February 14, 2008 (LPAC)--The British High Court began conducting a judicial review today of the British government's closing down of the Serious Fraud Office's (SFO) investigation into BAE Systems' alleged corruption, involving payoffs of billions of dollars to Saudi Prince Bandar. This is part of an effort by two campaign groups--the Campaign Against Arms Trade (CAAT) and The Corner House--to request that the court quash the SFO's decision to close down the investigation, according to a report in the Lancashire Evening Post.
Last year, statesman Lyndon LaRouche labeled the BAE bribery and oil-for-weapons barter deal "the scandal of the century." The British court case is one of three involving BAE, two of them in the United States. The long-running SFO investigation was related to the so-called Al-Yamamah contract for BAE aircraft, which was signed in 1985. In December of 2007, then-Prime Minister Tony Blair ordered SFO director general Robert Wardle to drop the investigation, invoking British national security concerns.
Appearing for Corner House Research, which campaigns against corruption in international trade, and the Campaign Against Arms Trade (CAAT), attorney Dinah Rose told the court that former Prime Minister Tony Blair had wrongly interfered in a legal matter following threats by the Saudis. Rose said SFO director Robert Wardle put out a press statement on December 14, 2006, saying the decision had been made following representations to him by then-Attorney General Lord Goldsmith that the move was necessary "to safeguard national and international security".
But Rose argued the real reason for dropping the investigation "was not national security but the commercial situation," charging that the decision violated the OECD Anti-Bribery Convention. The decision, she said, was based on "tainted advice" and was unlawful because the Director had permitted threats, or blackmail, to influence his decision. She told Lord Justice Moses, sitting with Mr. Justice Sullivan at London's High Court, "these threats were apparently made following BAE's discovery that the SFO was about to obtain access to details of various Swiss bank accounts."

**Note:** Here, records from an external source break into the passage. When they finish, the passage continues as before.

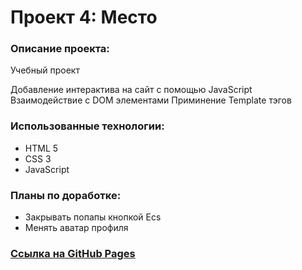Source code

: # Проект 4: Место

### Описание проекта:
Учебный проект

Добавление интерактива на сайт с помощью JavaScript
Взаимодействие с DOM элементами
Приминение Template тэгов
### Использованные технологии:
* HTML 5
* CSS 3
* JavaScript

### Планы по доработке:
* Закрывать попапы кнопкой Ecs
* Менять аватар профиля
### [Ссылка на GitHub Pages](https://nikz19.github.io/mesto/)
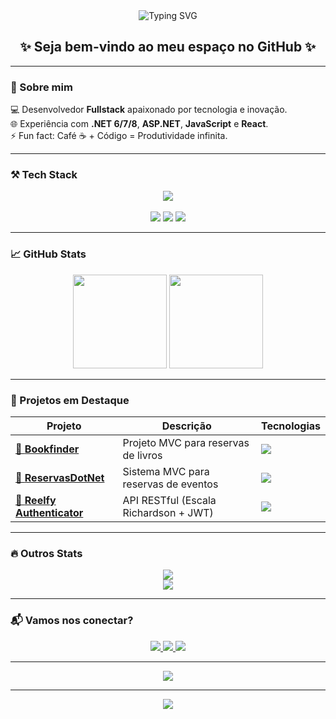 <div align="center">
  <img src="https://readme-typing-svg.herokuapp.com?font=Fira+Code&size=24&pause=1000&color=00F7FF&center=true&vCenter=true&width=500&lines=Hello%2C+my+name+is+Thiago;Olá%2C+meu+nome+é+Thiago;Bem-vindo+ao+meu+perfil!+🚀" alt="Typing SVG" />
</div>

<h2 align="center">✨ Seja bem-vindo ao meu espaço no GitHub ✨</h2>

---

### 🧠 Sobre mim

💻 Desenvolvedor **Fullstack** apaixonado por tecnologia e inovação.  
🌐 Experiência com **.NET 6/7/8**, **ASP.NET**, **JavaScript** e **React**.  
⚡ Fun fact: Café ☕ + Código = Produtividade infinita.  

---

### ⚒️ Tech Stack

<div align="center">
  <img src="https://skillicons.dev/icons?i=cs,dotnet,azure,js,react,postgresql,git,github,visualstudio" /><br><br>
  <img src="https://img.shields.io/badge/.NET%20Core-512BD4?style=for-the-badge&logo=dotnet&logoColor=white" />
  <img src="https://img.shields.io/badge/React-61DAFB?style=for-the-badge&logo=react&logoColor=black" />
  <img src="https://img.shields.io/badge/SQL-336791?style=for-the-badge&logo=postgresql&logoColor=white" />
</div>

---

### 📈 GitHub Stats

<div align="center">
  <img src="https://github-readme-stats.vercel.app/api?username=Th1ago23&show_icons=true&theme=tokyonight&hide_border=true" height="150" />
  <img src="https://github-readme-stats.vercel.app/api/top-langs/?username=Th1ago23&layout=compact&theme=tokyonight&hide_border=true" height="150" />
</div>

---

### 🌟 Projetos em Destaque

| Projeto | Descrição | Tecnologias |
|---------|-----------|-------------|
| [📖 **Bookfinder**](https://github.com/Th1ago23/Daily-Task-API) | Projeto MVC para reservas de livros | <img src="https://skillicons.dev/icons?i=cs,dotnet,postgresql,git,github" /> |
| [🪪 **ReservasDotNet**](https://github.com/Th1ago23/Auth-System) | Sistema MVC para reservas de eventos | <img src="https://skillicons.dev/icons?i=cs,dotnet,postgresql,git,github" /> |
| [📱 **Reelfy Authenticator**](https://github.com/Th1ago23/ReactNativeApp) | API RESTful (Escala Richardson + JWT) | <img src="https://skillicons.dev/icons?i=cs,dotnet,postgresql,git,github,azure" /> |

---

### 🔥 Outros Stats

<div align="center">
  <img src="https://github-profile-summary-cards.vercel.app/api/cards/profile-details?username=Th1ago23&theme=tokyonight" /><br>
  <img src="https://github-readme-streak-stats.herokuapp.com?user=Th1ago23&theme=tokyonight&hide_border=true" />
</div>

---

### 📬 Vamos nos conectar?

<div align="center">
  <a href="mailto:thiago.peixots@gmail.com">
    <img src="https://img.shields.io/badge/-Gmail-EA4335?style=for-the-badge&logo=gmail&logoColor=white" />
  </a>
  <a href="https://www.linkedin.com/in/thiagopeixotosantos/">
    <img src="https://img.shields.io/badge/-LinkedIn-0A66C2?style=for-the-badge&logo=linkedin&logoColor=white" />
  </a>
  <a href="https://github.com/Th1ago23">
    <img src="https://img.shields.io/badge/-GitHub-181717?style=for-the-badge&logo=github&logoColor=white" />
  </a>
</div>

---

<div align="center">
  <img src="https://github-readme-activity-graph.vercel.app/graph?username=Th1ago23&theme=tokyo-night&hide_border=true" />
</div>

---

<div align="center">
  <img src="https://quotes-github-readme.vercel.app/api?type=horizontal&theme=tokyonight" />
</div>
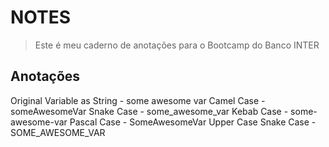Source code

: # NOTES

> Este é meu caderno de anotações para o Bootcamp do Banco INTER

## Anotações

Original Variable as String - some awesome var
Camel Case - someAwesomeVar
Snake Case - some_awesome_var
Kebab Case - some-awesome-var
Pascal Case - SomeAwesomeVar
Upper Case Snake Case - SOME_AWESOME_VAR

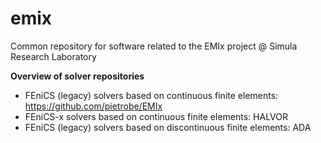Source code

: # emix
Common repository for software related to the EMIx project @ Simula Research Laboratory 

**Overview of solver repositories**
* FEniCS (legacy) solvers based on continuous finite elements: https://github.com/pietrobe/EMIx
* FEniCS-x solvers based on continuous finite elements: HALVOR
* FEniCS (legacy) solvers based on discontinuous finite elements: ADA
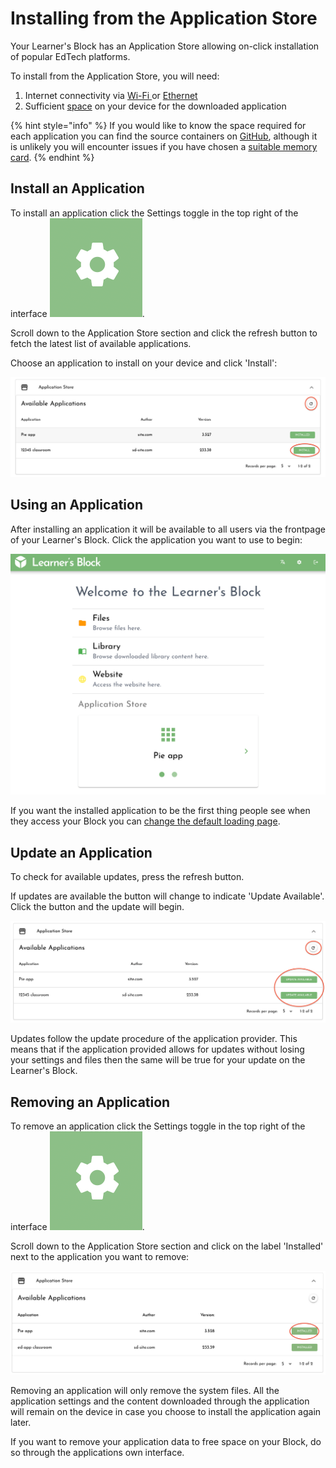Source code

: # Installing from the Application Store

Your Learner's Block has an Application Store allowing on-click installation of popular EdTech platforms. 

To install from the Application Store, you will need:

1. Internet connectivity via [Wi-Fi ](connecting-to-a-wi-fi-network-optional.md)or [Ethernet](advanced-features/using-an-ethernet-connection.md)
2. Sufficient [space](../how-to-build-one/quickstart/picking-a-micro-sd-card-and-sd-card-reader.md#microsd-card) on your device for the downloaded application

{% hint style="info" %}
If you would like to know the space required for each application you can find the source containers on [GitHub](https://github.com/LearnersBlock/app-store), although it is unlikely you will encounter issues if you have chosen a [suitable memory card](../how-to-build-one/quickstart/picking-a-micro-sd-card-and-sd-card-reader.md#microsd-card).
{% endhint %}

## **Install an Application**

To install an application click the Settings toggle in the top right of the interface ![](../.gitbook/assets/screenshot-2021-03-23-at-13.23.52%20%281%29.png).

Scroll down to the Application Store section and click the refresh button to fetch the latest list of available applications.

Choose an application to install on your device and click 'Install':

![](../.gitbook/assets/application-store.png)

## **Using an Application**

After installing an application it will be available to all users via the frontpage of your Learner's Block. Click the application you want to use to begin:

![](../.gitbook/assets/using-application-store.png)

If you want the installed application to be the first thing people see when they access your Block you can [change the default loading page](advanced-features/changing-the-default-loading-page.md). 

## **Update an Application**

To check for available updates, press the refresh button.

If updates are available the button will change to indicate 'Update Available'. Click the button and the update will begin. 

![](../.gitbook/assets/app-store-update-available.png)

Updates follow the update procedure of the application provider. This means that if the application provided allows for updates without losing your settings and files then the same will be true for your update on the Learner's Block. 

## **Removing an Application**

To remove an application click the Settings toggle in the top right of the interface ![](../.gitbook/assets/screenshot-2021-03-23-at-13.23.52%20%281%29.png).

Scroll down to the Application Store section and click on the label 'Installed' next to the application you want to remove:

![](../.gitbook/assets/remove_app.png)

Removing an application will only remove the system files. All the application settings and the content downloaded through the application will remain on the device in case you choose to install the application again later.

If you want to remove your application data to free space on your Block, do so through the applications own interface.

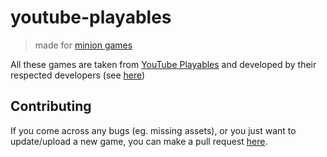 # youtube-playables

> made for [minion games](https://docs.google.com/document/d/1_FmH3BlSBQI7FGgAQL59-ZPe8eCxs35wel6JUyVaG8Q/edit?tab=t.0)

All these games are taken from [YouTube Playables](https://www.youtube.com/playables) and developed by their respected developers (see [here](https://github.com/bubbls/youtube-playables/blob/main/all-playables-formatted.json))

## Contributing
If you come across any bugs (eg. missing assets), or you just want to update/upload a new game, you can make a pull request [here](https://github.com/bubbls/youtube-playables/blob/main/all-playables-formatted.json).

It was widely reported that the threats came from Prince Bandar and his agents, who were under investigation by the SFO, who visited London and met with Foreign Office officials on December 5, 2006. It is noteworthy that U.S. Vice President Cheney was in Saudi Arabia just previously, in November.
Pointing to this obvious pressure being brought to bear by Blair, Rose told the court: "We see mounting pressure on the AG and the SFO..." The Prime Minister, she said, had "stepped over the boundary between what is a permissible exercise and impermissible attempts to influence or dictate a decision on the investigation by expressing his view. This is the clearest case of intervention that goes too far."